Valor Econômico, v. 20, n. 4961, 17/03/2020. Política, p. A9
Ex-aliados querem saída de Bolsonaro da Presidência
Carolina Freitas
Marcelo Ribeiro
Dois antigos aliados de Jair Bolsonaro pediram ontem a saída dele do cargo de presidente da República. O deputado federal Alexandre Frota (PSDB-SP), que havia rompido com Bolsonaro ano passado, anunciou que ingressa hoje com pedido de impeachment do presidente no Congresso
Nacional. Já a deputada estadual Janaina Paschoal (PSL-SP) reconheceu pela primeira vez ontem ter se arrependido de votar em Bolsonaro e defendeu: “Esse senhor tem que sair da Presidência da República. ”
O posicionamento dos dois políticos se deu como reação à participação de Bolsonaro em atos pró-governo no domingo, em Brasília. O presidente estava resguardado em casa depois de ter voltado dos Estados Unidos com uma comitiva em que quatro pessoas foram diagnosticadas com covid-19.
Bolsonaro fez uma transmissão ao vivo em vídeo na semana passada usando máscara e sugeriu que as manifestações fossem suspensas. O pedido obedecia uma recomendação do Ministério da Saúde, já que o Brasil tem transmissão comunitária do vírus. Três dias depois, porém, no domingo, Bolsonaro foi ao encontro de quem teimou em ir para a rua, apertou mãos, falou à curta distância e segurou o celular das pessoas para tirar fotografias, em frente ao Palácio do Planalto, onde não costuma aparecer em fins de semana.

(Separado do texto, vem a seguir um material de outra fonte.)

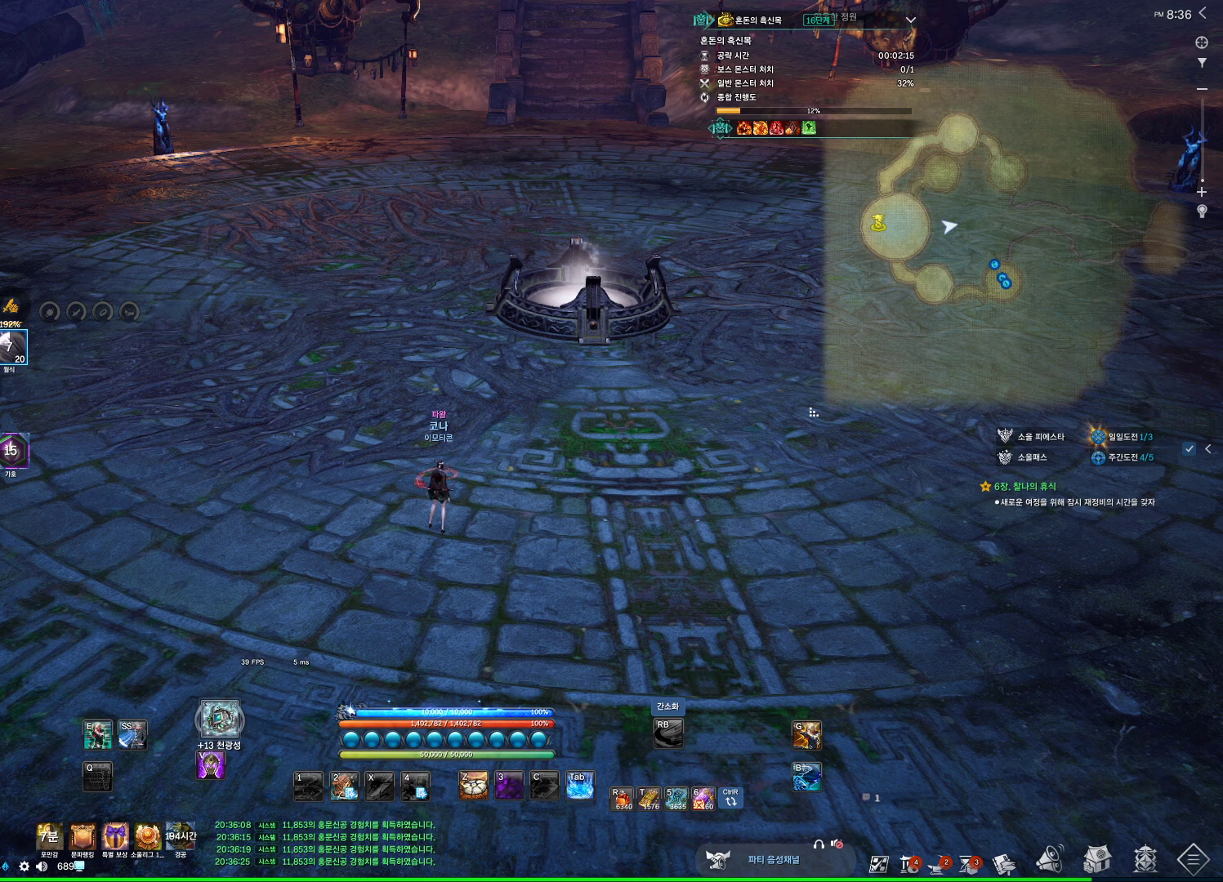
{"keys": [], "mouse": [], "events": [[67, "mouse_left", "up"]]}
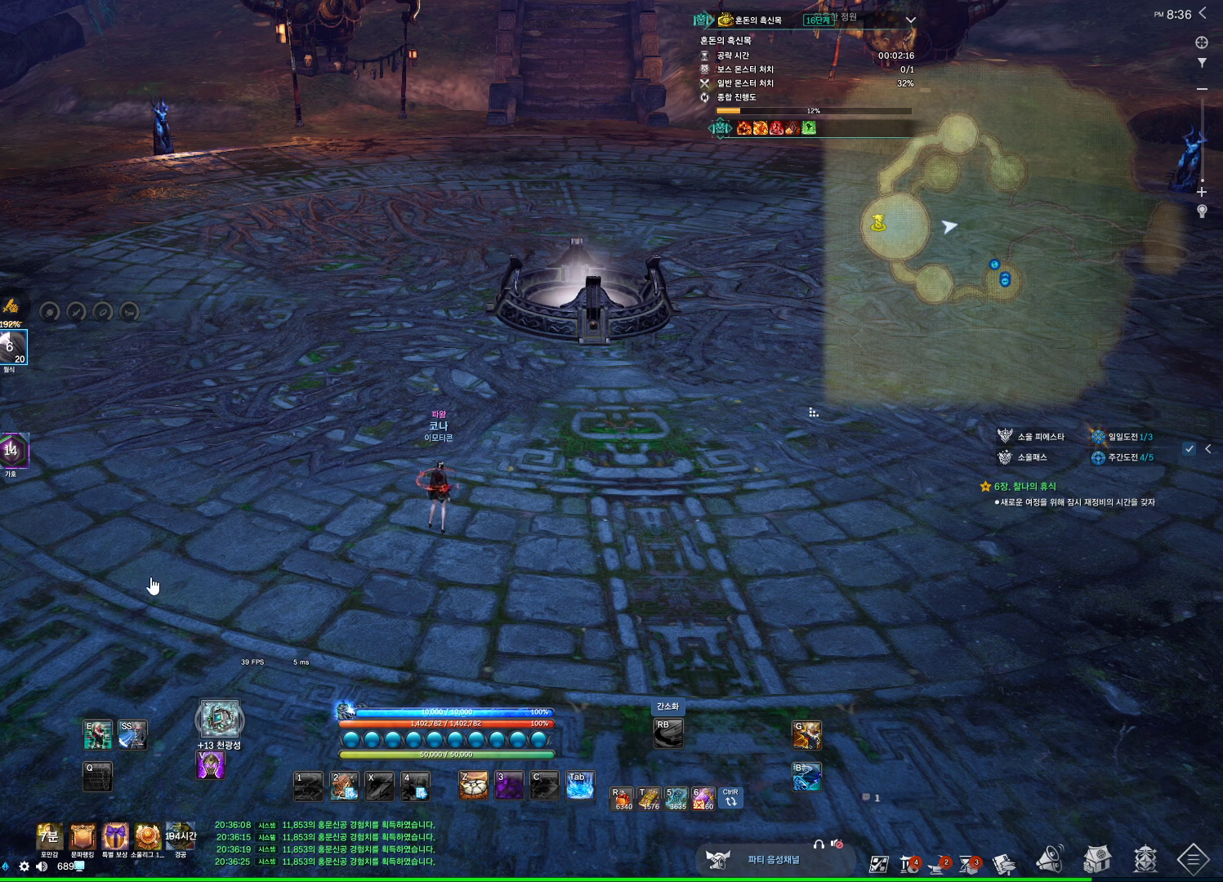
{"keys": [], "mouse": [], "events": []}
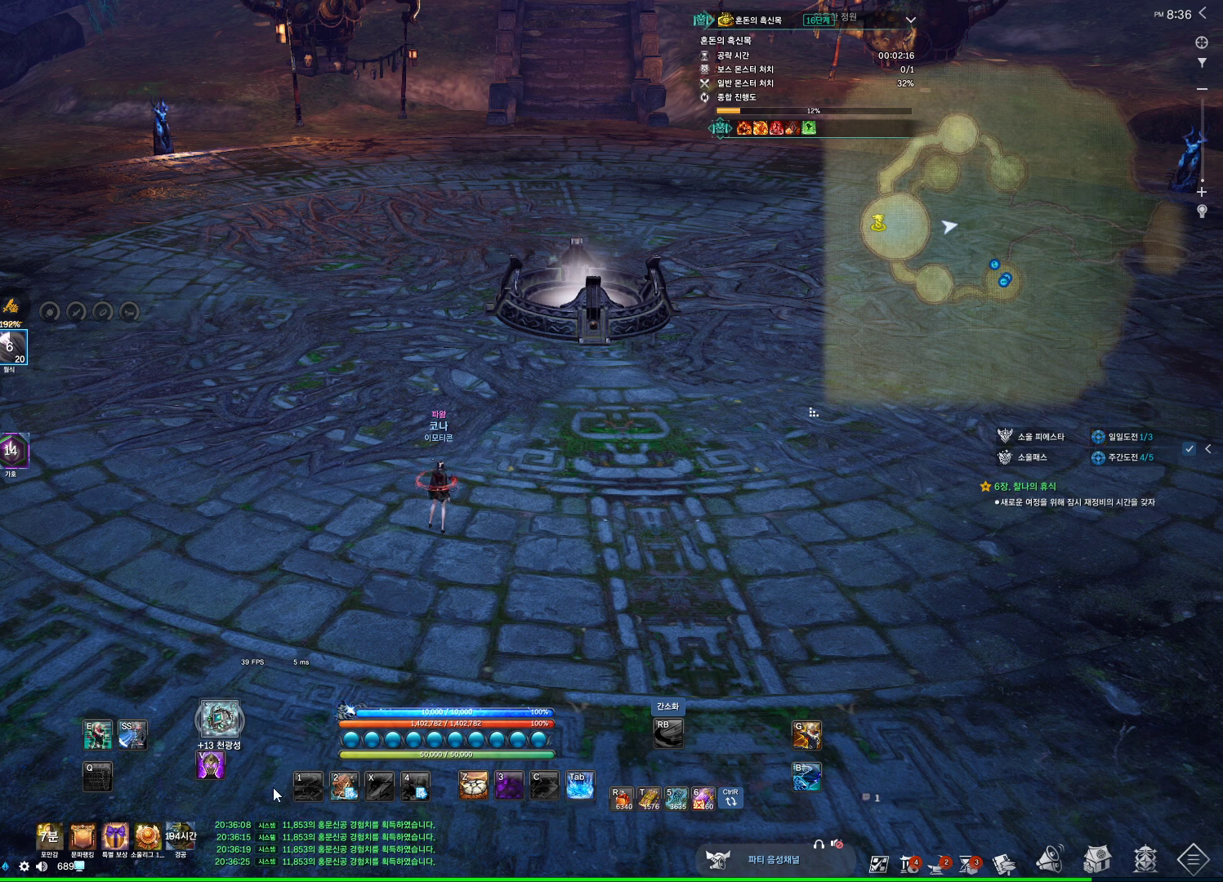
{"keys": [], "mouse": [], "events": [[333, "mouse_left", "down"], [467, "mouse_left", "up"]]}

O primeiro exame de Bolsonaro, na semana passada, deu negativo para coronavírus. Hoje ele fará um novo teste. Para Janaina, a atitude do presidente durante os protestos configura “crime contra a saúde pública”. “Como é que esse homem vai lá potencialmente contaminando as pessoas? Pegando nas mãos, beijando? Ele tá brincando? ”, discursou Janaina, na tribuna da Assembleia Legislativa de São Paulo (Alesp). A fala da deputada durou seis minutos e ecoou em um plenário esvaziado, mas foi transmitida pela internet e repercutiu nas redes sociais.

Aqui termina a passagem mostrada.